Gewinnplus im Quartal
Vivendi kann Analysten nicht ganz befriedigen

Der hochverschuldete französisch-amerikanische Medienkonzern Vivendi Universal hat im dritten Quartal den operativen Gewinn um ein Viertel gesteigert.

Reuters PARIS. Gerüchte über eine Übernahme des weltweit zweitgrößten Medienkonzerns durch den britischen Mobilfunkkonzern Vodafone lösten am Dienstag nach der Vorlage der Zahlen an der Pariser Börse zeitweise einen kräftigen Kurssprung bei den Vivendi-Titeln aus. Ein Vodafone-Sprecher wies jedoch am Nachmittag einen US-Medienbericht zurück, wonach Vodafone die Übernahme von Vivendi plane, um an dessen Telekom-Konzern Cegetel heranzukommen.

"Gent hat klar gemacht, dass er nicht die Absicht habe, Vivendi zu übernehmen", sagte ein Vodafone-Sprecher. In einem Bericht des US-Magazins "Variety" hatte es unter Berufung auf nicht näher präzisierte "Berichte" geheißen, Vodafone wolle Vivendi übernehmen. Vivendi-Titel gaben nach dem Dementi von Vodafone ihre kräftigen Kursgewinne von rund acht Prozent wieder weitgehend ab und lagen im Verlauf noch mehr als drei Prozent im Plus bei 15,32 Euro.

Vivendi teilte mit, im dritten Quartal sei der operative Gewinn (Ebit) auf 1,205 Milliarden Euro gestiegen und damit etwas schwächer als von Analysten im Schnitt mit 1,4 Milliarden Euro erwartet. Händler sagten, die Investoren seien aber vor allem darüber erleichtert, dass es bei Vivendi keine "böse Überraschung" gegeben habe. Vivendi bezifferte den Nettoverlust auf 1,234 Milliarden Euro und den Verlust je Aktie auf 1,13 Euro nach 0,92 Euro je Aktie. Beim Telekomkonzern Cegetel, an dem Vivendi 44 Prozent hält, stieg der operative Gewinn um 64 Prozent auf 460 Millionen Euro. Einen Ausblick für 2003 will Vivendi frühestens Anfang nächsten Jahres geben. Derzeit sei es noch zu früh, sagte Vivendi-Finanzchef Jacques Espinasse.

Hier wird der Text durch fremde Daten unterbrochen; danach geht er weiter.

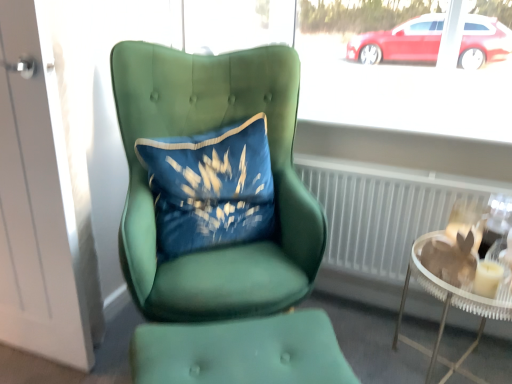
Question: Considering the positions of clear glass table at lower right and green fabric footrest at lower center in the image, is clear glass table at lower right bigger or smaller than green fabric footrest at lower center?

Choices:
 (A) big
 (B) small

Answer: (A)

Question: From the image's perspective, relative to green fabric footrest at lower center, is clear glass table at lower right above or below?

Choices:
 (A) above
 (B) below

Answer: (A)

Question: Which object is positioned closest to the translucent glass candle at right?

Choices:
 (A) velvet green chair at center
 (B) clear glass table at lower right
 (C) green fabric footrest at lower center
 (D) velvet blue pillow at center
 (E) white textured radiator at center

Answer: (B)

Question: Which object is the closest to the white matte door at left?

Choices:
 (A) velvet green chair at center
 (B) green fabric footrest at lower center
 (C) clear glass table at lower right
 (D) translucent glass candle at right
 (E) velvet blue pillow at center

Answer: (E)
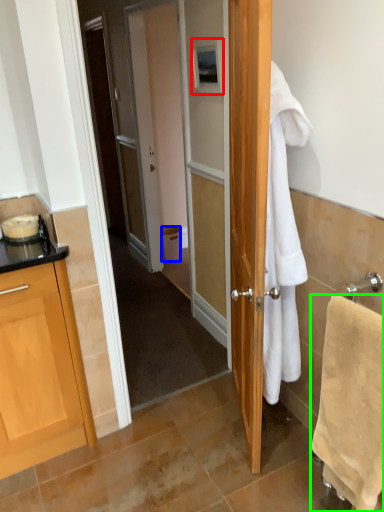
Question: Considering the real-world distances, which object is farthest from picture frame (highlighted by a red box)? trash bin/can (highlighted by a blue box) or towel/napkin (highlighted by a green box)?

Choices:
 (A) trash bin/can
 (B) towel/napkin

Answer: (A)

Investoren hatten sich von den Zahlen vor allem Signale darauf erhofft, dass das Geschäft von Vivendi unter dem neuen Chef Jean-Rene Fourtou und angesichts der Bemühungen um den Schuldenabbau nicht vom Kurs abkommt. Ein Händler in Paris sagte: "Der operative Gewinn ist gut ausgefallen und Cegetel hat dem Markt gefallen. Damit ist bestätigt, dass Vivendi Recht hat, wenn es alles dafür tut, um die Kontrolle über Cegetel zu erlangen."

Nach Worten von Espinasse verfügt Vivendi zudem über den finanziellen Spielraum für eine mögliche Übernahme des 26-prozentigen Cegetel-Anteils der BT Group. Sollte sich Vivendi für ein Angebot an BT entscheiden, werde es 2,7 Milliarden Euro seiner eigenen verfügbaren Mittel sowie Kredite in Höhe von 1,3 Milliarden Euro verwenden. "Dies ist aber nur ein Szenario, die Geschäftsleitung hat darüber noch nicht entschieden", sagte Espinasse. Für eine Übernahme der Kontrolle bei Cegetel sei alles vorbereitet und an den erforderlichen Übereinkünften mit den Banken werde gearbeitet.